Most people familiar with Massachusetts landlord-tenant law know the two most common types of tenancy agreements: a tenancy by lease, where the parties agree to a fixed term for the length of the tenancy, and a tenancy at will, where either party can end the tenancy with proper notice to the other side. A less commonly known tenancy is a tenancy at sufferance.
What is a Tenant at Sufferance?
A tenant at sufferance is a tenant who “stays past their welcome” and remains in a property without the owner’s permission. This most commonly occurs for tenants who remain in rental property after their leases expire. If the landlord does not give the tenant permission to stay past their lease (and, importantly, does not accept rent from them), the tenant becomes a tenant at sufferance.
What’s the difference between a trespasser and a tenant at sufferance? A tenant at sufferance, importantly, once had the property owner’s permission to stay in the property, but no longer does so. A trespasser, on the other hand, never had the owner’s permission to be in the property.
Although a tenant at sufferance does not have permission to remain in the rental property, a landlord must still bring a formal eviction case to obtain possession.
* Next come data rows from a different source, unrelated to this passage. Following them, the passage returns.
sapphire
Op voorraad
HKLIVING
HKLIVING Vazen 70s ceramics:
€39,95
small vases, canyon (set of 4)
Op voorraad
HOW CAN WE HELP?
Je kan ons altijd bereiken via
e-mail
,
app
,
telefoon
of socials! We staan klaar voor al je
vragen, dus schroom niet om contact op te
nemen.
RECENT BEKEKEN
Unlike evictions for other tenancies, a notice to quit is technically not required. Most courts, however, still prefer that the landlord provide some form of notice to the tenant. A 72 hour notice to quit is most common in these scenarios.
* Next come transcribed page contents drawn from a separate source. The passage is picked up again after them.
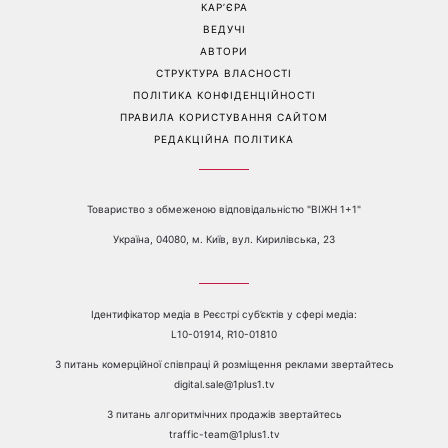
КАР’ЄРА
ВЕДУЧІ
АВТОРИ
СТРУКТУРА ВЛАСНОСТІ
ПОЛІТИКА КОНФІДЕНЦІЙНОСТІ
ПРАВИЛА КОРИСТУВАННЯ САЙТОМ
РЕДАКЦІЙНА ПОЛІТИКА
Товариство з обмеженою відповідальністю "ВІЖН 1+1"
Україна, 04080, м. Київ, вул. Кирилівська, 23
Ідентифікатор медіа в Реєстрі суб’єктів у сфері медіа:
L10-01914, R10-01810
З питань комерційної співпраці й розміщення реклами звертайтесь
digital.sale@1plus1.tv
З питань алгоритмічних продажів звертайтесь
traffic-team@1plus1.tv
A landlord needs to be careful about accepting money from a tenant if they do not want them to stay in the rental property. Accepting money from a tenant can re-create a formal tenancy between the parties and delay the eviction process. A landlord, however, can accept rental money solely for the purposes of use-and-occupancy, so long as they tell the tenant this in writing before accepting it.
A landlord also needs to continue maintaining rental property for a tenant at sufferance. Even though the tenant is in the rental property past their welcome, Massachusetts law still requires compliance with the state sanitary code.